Comment on attachment 313129 [details] [diff] [review] Alternative patch A, v2 This patch only provides the decoded peer certs, but not the raw certs.
Attachment #313129 - Flags: review-
Comment on attachment 313200 [details] [diff] [review] Alternative patch B, v1 Different implementation, but still the same problem as patch A - no raw certs are returned.
Attachment #313200 - Flags: review-
Comment on attachment 313241 [details] [diff] [review] Alternative patch C, v1 With this patch there is no way for the application to get the raw certs if they can't be decoded by NSS first. So the patch doesn't meet the requirements for bug 363477
Attachment #313241 - Flags: review-
Hmm. Looks like c) is not possible in my comment 21 . libssl still needs to at least decode the peer cert if not the whole chain. Maybe we can come up with some compromise for that one cert if the others aren't needed by the libssl code.
(In reply to comment #21) > Nelson, > > I think as you implemented it in "alternative patch C, 1", SSL_GetPeerDerCerts > does not work in the general case. The reason is that CERT_NewTempCertificate > may fail. If it does, there is a goto ambiguous_err and then everything goes > away. Not in my patch. That's how the code works without my patch, not with my patch.
If the server cert itself doesn't decode, then there's NO HOPE of an SSL handshake succeeding. But if a CA cert doesn't decode, there is hope. That's what bug 288788 asks for.

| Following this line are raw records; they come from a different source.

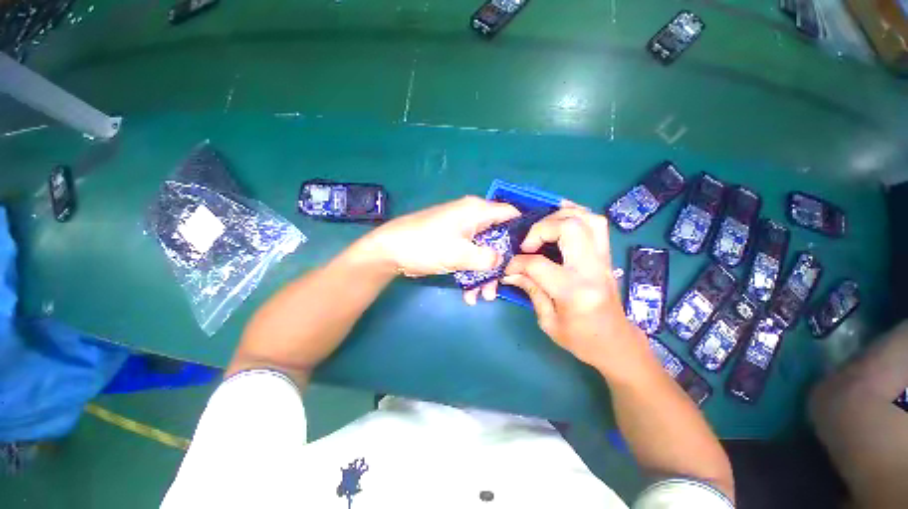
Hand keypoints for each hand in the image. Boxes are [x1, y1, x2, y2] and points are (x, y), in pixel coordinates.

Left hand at [363, 196, 520, 302]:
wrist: (391, 251)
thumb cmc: (426, 245)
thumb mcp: (460, 254)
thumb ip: (487, 257)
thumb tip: (501, 260)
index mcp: (477, 211)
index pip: (511, 214)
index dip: (522, 233)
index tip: (528, 255)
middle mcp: (472, 218)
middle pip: (498, 239)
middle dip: (500, 264)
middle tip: (500, 285)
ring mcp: (462, 232)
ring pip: (483, 252)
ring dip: (485, 274)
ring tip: (483, 297)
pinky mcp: (453, 244)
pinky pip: (469, 257)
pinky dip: (471, 273)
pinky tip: (468, 294)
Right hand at [503, 206, 648, 375]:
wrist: (617, 344)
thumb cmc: (581, 339)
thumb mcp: (548, 321)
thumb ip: (530, 290)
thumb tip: (511, 271)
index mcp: (574, 291)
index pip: (538, 264)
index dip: (517, 263)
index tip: (509, 267)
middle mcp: (592, 269)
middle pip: (569, 228)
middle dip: (541, 229)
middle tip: (528, 244)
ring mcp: (603, 260)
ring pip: (588, 219)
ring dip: (561, 216)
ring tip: (543, 227)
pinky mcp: (607, 257)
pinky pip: (596, 224)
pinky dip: (577, 215)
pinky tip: (560, 219)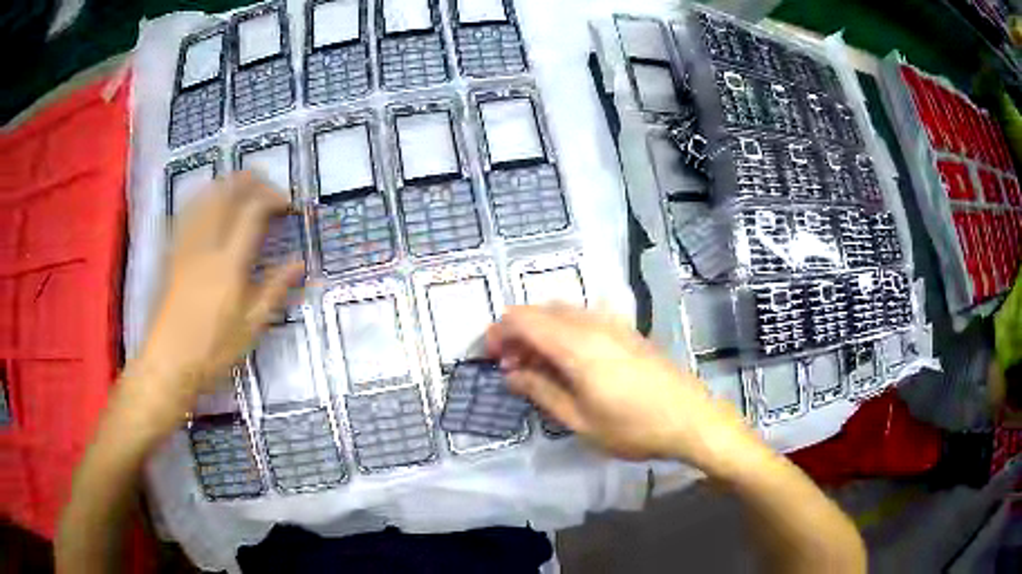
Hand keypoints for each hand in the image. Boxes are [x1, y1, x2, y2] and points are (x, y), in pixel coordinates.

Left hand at [127, 173, 303, 428]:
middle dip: (250, 182)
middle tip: (268, 188)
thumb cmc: (213, 349)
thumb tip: (300, 264)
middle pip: (227, 194)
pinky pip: (187, 212)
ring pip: (205, 198)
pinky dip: (203, 198)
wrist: (169, 362)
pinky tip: (209, 203)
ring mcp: (186, 246)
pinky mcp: (173, 253)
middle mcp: (206, 245)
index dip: (273, 198)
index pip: (253, 212)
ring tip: (243, 188)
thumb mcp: (251, 326)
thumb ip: (275, 289)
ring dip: (227, 185)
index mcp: (229, 263)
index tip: (288, 205)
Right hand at [486, 305, 747, 461]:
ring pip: (563, 312)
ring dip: (541, 332)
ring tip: (538, 367)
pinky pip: (584, 319)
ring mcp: (613, 324)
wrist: (691, 419)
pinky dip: (564, 332)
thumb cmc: (633, 427)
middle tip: (511, 367)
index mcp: (575, 345)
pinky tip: (570, 362)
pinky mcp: (628, 331)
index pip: (522, 319)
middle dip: (518, 333)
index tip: (487, 356)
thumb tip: (511, 373)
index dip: (498, 332)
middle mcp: (592, 324)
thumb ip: (541, 391)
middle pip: (541, 311)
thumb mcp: (580, 420)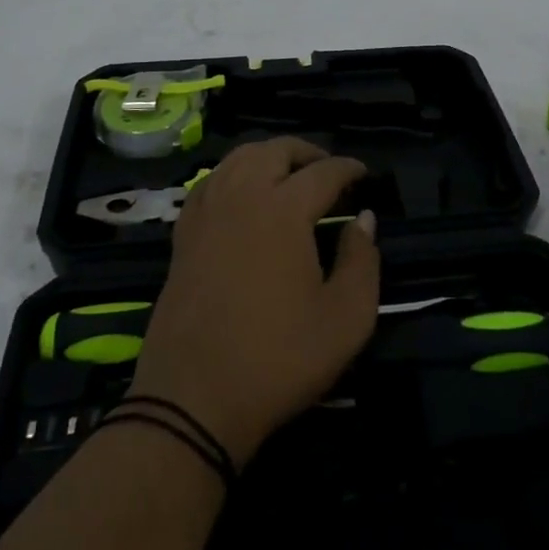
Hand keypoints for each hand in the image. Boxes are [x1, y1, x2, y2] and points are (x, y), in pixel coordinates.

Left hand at [128, 138, 378, 466]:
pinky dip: (233, 174)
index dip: (348, 168)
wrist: (194, 399)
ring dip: (269, 156)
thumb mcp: (346, 320)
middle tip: (329, 170)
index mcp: (283, 209)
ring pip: (238, 158)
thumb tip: (364, 219)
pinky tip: (242, 194)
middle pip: (275, 150)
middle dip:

Here's the story on PSM's need for these certs today. The server may send certs that are parts of multiple separate chains, e.g. to separate roots. PSM does two cert validations, one without EV constraints, and if that passes, a second one with EV constraints (e.g. using policy OIDs, and a reduced set of EV-only trust anchors). It may well be that the subset of certs received from the server that form the first chain are a different subset than those that would be needed to succesfully form a validated chain in the second validation. PSM may perform the second validation after the handshake is complete (indeed, after the entire http transaction is complete and the connection is closed), so PSM needs to keep the certs from the server around. PSM attempts to get references to the certs from the server and hold them for the duration of the page view, for this purpose. But it is only able to obtain the certs that are actually used in the first chain validation. (I can expound on that if desired.) So, if the second validation happens after the connection is over and needs certs that were not in the first validated chain, the EV validation will fail. With the API that returns a CERTCertList, PSM only needs to hold onto that CERTCertList for the duration of the page view to achieve its goal.
I like the idea of the two forms of decoding being mutually exclusive. Rather than having a single path through the function that tries to do both, we would have two mutually exclusive paths, one of which doesn't require any decoding. The existing default auth cert callback would not be usable if the decoding was merely providing raw outputs, so we would never attempt to use the "default" authcert callback function when the raw output option was selected. The application would need to provide an explicit callback of the function would fail.
Nelson, re: comment 26, there is one path that you left in ssl_HandleCertificate, in attachment 313241 [details] [diff] [review] lines 7200 - 7220, where it appears the problem is still after the CERT_NewTempCertificate failure . re: comment 27, I realized that, and that's why I wrote comment 25. re: comment 28, couldn't that be worked around by making libssl not destroy the certs it decoded, rather than creating an API to pass them in ? re: comment 29, glad you like the suggestion. But I think hopefully we should be able to fix our default authecert callback to work with either the current model or raw output, in case the application chooses raw output mode and forgets to override the callback. Or we can make libssl check for this error and fail if it's not overriden in this case.
Unsetting target milestone in unresolved bugs whose targets have passed.